When Jackson was 18 months, I took him to the doctor for his routine checkup. He was munching on raisins when the pediatrician walked into the room. “Now, remember,” she said, “raisins are still a choking hazard.”
I mulled her warning over and over in my mind. Something about it bothered me, like the way I get patiently annoyed when strangers chide me for letting my son chew on car keys. Finally my mind landed upon this thought: “Life is a choking hazard.” In the very act of parenting, we are bringing our children into a world of obstacles and pain, and we simply can’t protect them every step of the way.
As a parent, it’s easy to be seized with fear. It begins before your baby is even born, when you feel those funny aches and pains. Then the kicking comes, and stops, and you worry again. You worry about the physical abnormalities and the mental limitations.
Then the baby arrives and you have a whole new set of fears. Things that had happy associations in your life become evil — things like mangoes, honey, and the sun, for goodness’ sake. When your child begins to move, you fret over stray coins, the cleaner you used on the carpet, and the fact that your child is sucking on the bottom of your shoe. Then they begin to walk and you really wish someone would invent a giant plastic hamster ball for toddlers, preferably well padded.
I’ve done my fair share of worrying, staying up at night thinking about my children’s future, going all the way from falling down the stairs to that first bully on the playground. I worry about swear words and pornography and hoodlum kids with craggy teeth and sagging jeans. My son isn’t even potty trained, but I’ve given myself stomach cramps picturing his entire future.
I’ve stopped reading parenting books because they hit you with every possible danger your child could encounter. Then they turn around and tell you to just relax and take things one day at a time (but don’t forget to pad the faucet head and install that stove guard).
Last summer, while visiting my parents in Texas, my son stuck his hand in a hornet’s nest at the park. I had read all the parenting books on first aid, so like a good parent, I screamed, panicked, and froze, which of course did wonders for his state of mind. Then I picked him up and ran. Images from the movie My Girl kept playing through my head as I carried my son to the car. My mom called a doctor and we drove circles around the hospital, waiting for any signs of allergy. An hour later he was unscathed, happily licking a chocolate ice cream cone.
I learned a valuable lesson from this. It does very little good to worry yourself sick with preemptive fear.
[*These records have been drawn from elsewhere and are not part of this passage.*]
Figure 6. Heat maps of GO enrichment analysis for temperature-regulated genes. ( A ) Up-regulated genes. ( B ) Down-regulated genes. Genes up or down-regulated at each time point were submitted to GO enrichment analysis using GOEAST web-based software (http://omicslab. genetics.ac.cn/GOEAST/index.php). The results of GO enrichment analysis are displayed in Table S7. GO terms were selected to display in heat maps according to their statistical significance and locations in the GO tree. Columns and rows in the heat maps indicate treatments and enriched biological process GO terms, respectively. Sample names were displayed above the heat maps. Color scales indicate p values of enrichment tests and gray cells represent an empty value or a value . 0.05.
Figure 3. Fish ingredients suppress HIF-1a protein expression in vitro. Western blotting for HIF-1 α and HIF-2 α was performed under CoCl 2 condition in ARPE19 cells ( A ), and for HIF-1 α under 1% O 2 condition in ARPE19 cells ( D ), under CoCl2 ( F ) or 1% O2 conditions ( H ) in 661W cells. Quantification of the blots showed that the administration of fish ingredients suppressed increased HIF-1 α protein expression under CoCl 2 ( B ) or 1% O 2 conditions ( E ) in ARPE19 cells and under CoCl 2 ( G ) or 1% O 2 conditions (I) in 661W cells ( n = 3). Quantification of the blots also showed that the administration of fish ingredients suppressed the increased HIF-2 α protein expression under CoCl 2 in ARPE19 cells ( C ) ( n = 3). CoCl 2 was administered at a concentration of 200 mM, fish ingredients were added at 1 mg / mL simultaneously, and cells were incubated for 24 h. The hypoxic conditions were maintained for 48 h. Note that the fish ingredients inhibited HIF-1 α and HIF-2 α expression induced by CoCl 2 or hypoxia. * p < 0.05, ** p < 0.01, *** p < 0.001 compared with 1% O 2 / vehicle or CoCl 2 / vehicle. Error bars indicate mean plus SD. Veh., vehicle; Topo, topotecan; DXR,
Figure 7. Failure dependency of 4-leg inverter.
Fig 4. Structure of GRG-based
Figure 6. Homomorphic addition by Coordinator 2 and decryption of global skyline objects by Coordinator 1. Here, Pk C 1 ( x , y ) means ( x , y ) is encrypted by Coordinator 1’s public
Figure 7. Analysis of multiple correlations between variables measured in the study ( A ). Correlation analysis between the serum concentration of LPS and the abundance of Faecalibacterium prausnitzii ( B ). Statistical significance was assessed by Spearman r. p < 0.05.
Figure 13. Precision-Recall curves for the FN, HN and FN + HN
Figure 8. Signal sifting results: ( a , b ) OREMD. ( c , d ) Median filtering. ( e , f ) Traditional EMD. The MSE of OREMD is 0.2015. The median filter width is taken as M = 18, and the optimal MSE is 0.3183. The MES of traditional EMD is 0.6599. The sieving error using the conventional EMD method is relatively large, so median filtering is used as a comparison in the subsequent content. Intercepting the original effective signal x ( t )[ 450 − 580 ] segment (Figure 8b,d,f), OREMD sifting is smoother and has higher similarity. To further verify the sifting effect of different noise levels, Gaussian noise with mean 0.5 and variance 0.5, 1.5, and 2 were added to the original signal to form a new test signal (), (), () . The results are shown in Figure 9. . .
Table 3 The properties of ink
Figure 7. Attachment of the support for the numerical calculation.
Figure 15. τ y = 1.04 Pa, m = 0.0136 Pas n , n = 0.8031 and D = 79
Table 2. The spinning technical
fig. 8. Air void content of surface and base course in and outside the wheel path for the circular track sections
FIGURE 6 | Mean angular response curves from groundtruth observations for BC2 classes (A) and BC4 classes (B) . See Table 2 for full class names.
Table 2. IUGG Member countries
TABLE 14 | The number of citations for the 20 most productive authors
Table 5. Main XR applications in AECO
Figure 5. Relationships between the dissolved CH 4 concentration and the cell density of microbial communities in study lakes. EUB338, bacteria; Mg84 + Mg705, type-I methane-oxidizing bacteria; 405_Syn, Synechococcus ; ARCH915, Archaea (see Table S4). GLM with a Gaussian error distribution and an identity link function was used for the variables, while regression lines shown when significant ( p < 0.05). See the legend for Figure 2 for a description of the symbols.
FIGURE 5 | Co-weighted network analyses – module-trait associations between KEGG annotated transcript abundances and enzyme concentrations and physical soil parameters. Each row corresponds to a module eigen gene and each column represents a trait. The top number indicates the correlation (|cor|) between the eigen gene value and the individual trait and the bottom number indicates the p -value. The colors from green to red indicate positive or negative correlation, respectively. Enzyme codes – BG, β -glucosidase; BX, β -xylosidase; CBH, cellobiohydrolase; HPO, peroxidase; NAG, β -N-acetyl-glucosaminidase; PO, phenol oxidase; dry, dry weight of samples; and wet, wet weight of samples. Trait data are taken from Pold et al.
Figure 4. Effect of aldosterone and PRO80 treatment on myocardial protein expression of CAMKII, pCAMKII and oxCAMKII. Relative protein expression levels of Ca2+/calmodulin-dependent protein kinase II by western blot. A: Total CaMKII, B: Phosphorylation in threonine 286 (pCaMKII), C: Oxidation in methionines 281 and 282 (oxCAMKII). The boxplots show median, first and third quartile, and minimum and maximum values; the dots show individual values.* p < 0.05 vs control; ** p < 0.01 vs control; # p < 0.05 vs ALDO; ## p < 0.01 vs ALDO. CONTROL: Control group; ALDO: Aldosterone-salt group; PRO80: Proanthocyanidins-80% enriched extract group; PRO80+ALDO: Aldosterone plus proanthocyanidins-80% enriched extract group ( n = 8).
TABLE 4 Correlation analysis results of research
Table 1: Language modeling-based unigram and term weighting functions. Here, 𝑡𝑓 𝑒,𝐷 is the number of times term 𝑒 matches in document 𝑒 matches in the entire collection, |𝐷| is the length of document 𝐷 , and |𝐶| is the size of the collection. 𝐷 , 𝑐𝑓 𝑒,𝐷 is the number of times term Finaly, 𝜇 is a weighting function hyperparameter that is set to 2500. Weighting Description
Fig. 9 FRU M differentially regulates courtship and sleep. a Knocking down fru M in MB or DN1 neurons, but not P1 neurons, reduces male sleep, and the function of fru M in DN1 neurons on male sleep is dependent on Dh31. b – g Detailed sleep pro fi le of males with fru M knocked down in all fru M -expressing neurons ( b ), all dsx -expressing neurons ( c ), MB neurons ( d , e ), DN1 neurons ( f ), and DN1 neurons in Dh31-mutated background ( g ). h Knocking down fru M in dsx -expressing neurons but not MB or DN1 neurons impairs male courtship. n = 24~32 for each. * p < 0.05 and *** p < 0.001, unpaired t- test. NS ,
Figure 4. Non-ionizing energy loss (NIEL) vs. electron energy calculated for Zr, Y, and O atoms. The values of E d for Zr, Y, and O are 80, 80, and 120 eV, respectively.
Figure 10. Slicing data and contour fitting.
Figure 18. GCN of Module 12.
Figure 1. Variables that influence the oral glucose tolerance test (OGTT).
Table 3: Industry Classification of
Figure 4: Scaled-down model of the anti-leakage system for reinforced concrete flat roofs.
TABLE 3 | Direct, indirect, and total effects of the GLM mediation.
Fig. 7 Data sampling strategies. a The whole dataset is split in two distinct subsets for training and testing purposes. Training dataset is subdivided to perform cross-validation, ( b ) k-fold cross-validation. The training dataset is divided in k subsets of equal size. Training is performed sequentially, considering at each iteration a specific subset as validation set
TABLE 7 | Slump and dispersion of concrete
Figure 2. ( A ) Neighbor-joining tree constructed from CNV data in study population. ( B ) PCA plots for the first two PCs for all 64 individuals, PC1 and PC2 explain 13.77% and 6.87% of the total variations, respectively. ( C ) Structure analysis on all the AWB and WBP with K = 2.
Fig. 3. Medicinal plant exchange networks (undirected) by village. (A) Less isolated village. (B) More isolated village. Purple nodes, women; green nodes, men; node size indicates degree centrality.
You can protect your child from the sun, the sidewalk, the zooming cars, and the mosquitoes by keeping him inside the shelter of your home. He’ll still find a way to get hurt. Our living room is so padded and childproof it looks like a bounce house, but my kids still manage to impale themselves, on each other’s fingers, once a day. You can lock and seal every cabinet, but your wise son will still find the bathroom cleaner, aim it directly at his eye, and spray. And you can plan perfectly child-friendly birthday parties and still end up in the emergency room when your son falls off a chair and splits his lip on the corner of the stairs. (At this point you can wish really hard you had girls, who don’t seem to get hurt nearly as often.)
When these calamities come your way, you do as any rational parent would do. You panic, you scream, you figure it out. You and your child both get a little wiser.
There was a time, long ago, when children would roam the neighborhood all day long, barefoot, wearing Popsicle-stained shirts and riding Big Wheels. I watch the kids these days sporting mini Abercrombie and driving mini motorized Hummers to a park that’s not a block from their house. They check in with their mom every five minutes via walkie-talkie and carry 100% Real Fruit Juice boxes. They’re told to be careful and for heaven’s sake, don’t get DIRTY!
I wonder what this future generation will be like after having grown up in a speck-free bubble. They really are in the hamster’s ball, and someday they’ll have to break out and confront a very messy, dirty world. What then?
Danger
is real, and so is fear. But somewhere along the way there has to be a little
faith. Faith that our kids’ lives will play out the way they’re supposed
to. And faith that, just as when Christ came to the
The future, with all its bugs and band-aids, bullies and bruises, is still a wonderful, precious thing.
So gate the stairs and lock the cupboards. Then let your children run barefoot in the grass. And eat that handful of sand. Life can taste delicious.